Obesity is the biggest risk factor of Type 2 diabetes, and bariatric surgery is currently an effective treatment. A rise in the levels of particular gut hormones are seen following surgery, and Dr Salem has found that the beneficial effects of the surgery can be replicated using the gut hormones alone in animal models.
During her fellowship, Dr Salem plans to explore the underlying biology of how gut hormones effectively treat diabetes and obesity, to inform the development of combination hormone treatments that could result in diabetes remission and sustained weight loss.
Background to research
Obesity is the biggest risk factor for Type 2 diabetes, and bariatric surgery is currently an effective treatment. However, bariatric surgery isn’t available for everyone with Type 2 diabetes. It has been noted that a rise in the levels of particular gut hormones (like GLP-1 and PYY) is seen when the surgery is carried out.
Building on this in previous research, Dr Salem has recreated the weight loss and diabetes remission achieved with surgery by administering a combination of particular gut hormones in an animal model of obesity.

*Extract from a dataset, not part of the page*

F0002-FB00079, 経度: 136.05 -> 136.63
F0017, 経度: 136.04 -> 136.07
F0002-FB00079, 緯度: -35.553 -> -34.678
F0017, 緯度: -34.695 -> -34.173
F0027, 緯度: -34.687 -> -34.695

She observed increased energy use (which is key to maintaining weight loss) and enhanced insulin release from pancreatic beta cells.
Combination gut hormone therapies are already in the pipeline for treating diabetes and obesity, but the underlying biology of how they work isn’t fully understood. Dr Salem plans to establish the effects of gut hormones on overall energy use and blood glucose levels, using mice that respond differently to the hormones.

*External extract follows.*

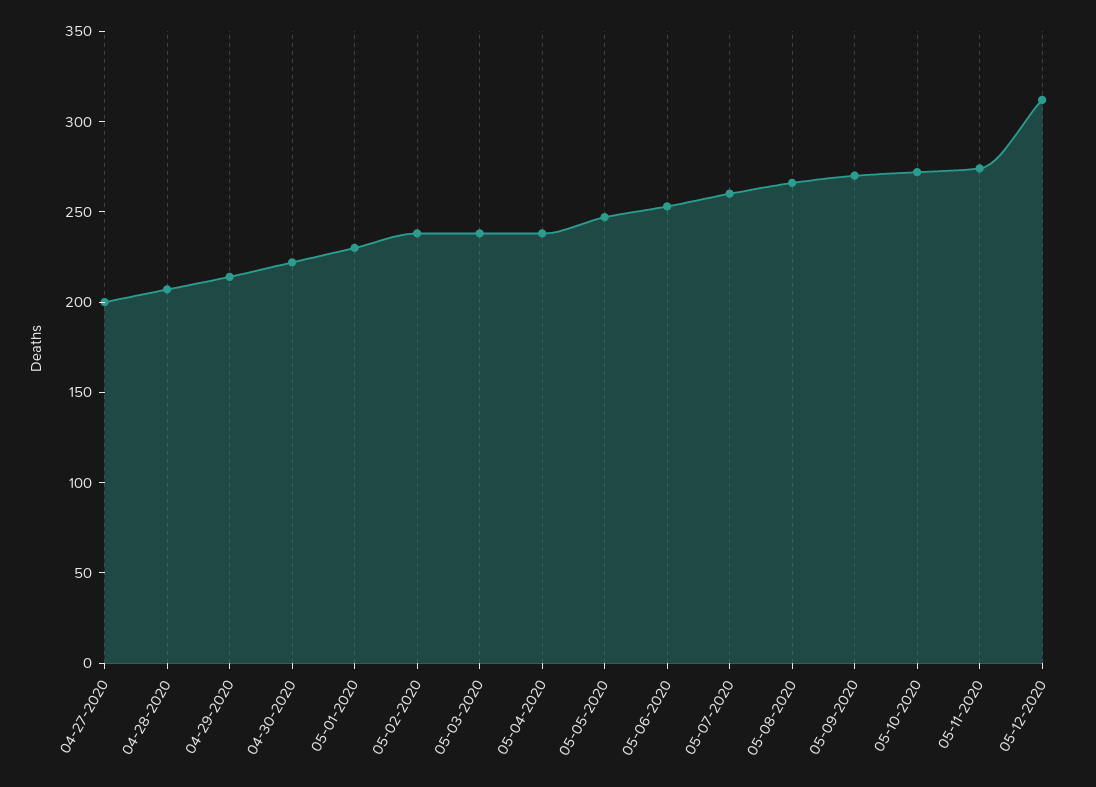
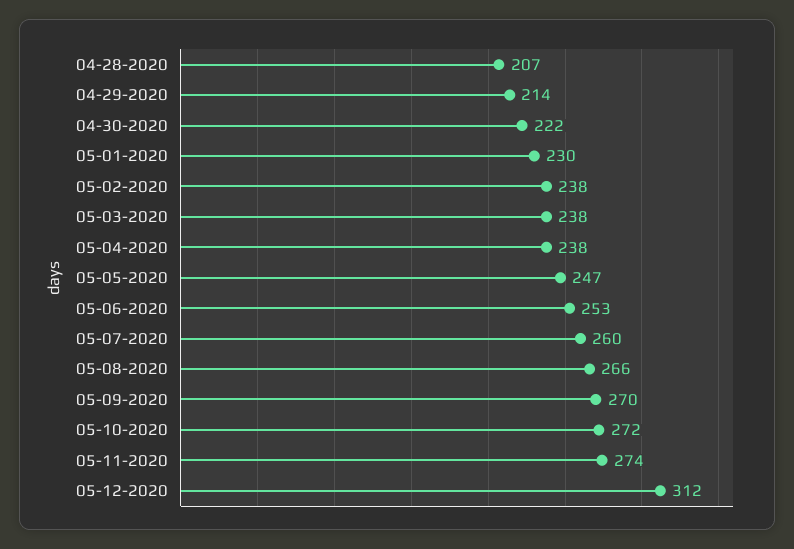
04-27-2020: 200 -> none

She’ll develop a high-resolution imaging technique to assess the effects of the hormones on the function of islets (clusters of insulin-producing beta cells). This will allow Dr Salem to work out whether beneficial effects of the hormones are due to weight loss, improved beta cell function, or both.
Potential benefit to people with diabetes
This research aims to improve our understanding of how gut hormone treatments, in combination, work. In doing so, it will inform the development of more effective and safe combination hormone treatments, designed to result in the remission of diabetes and sustained weight loss currently seen with bariatric surgery.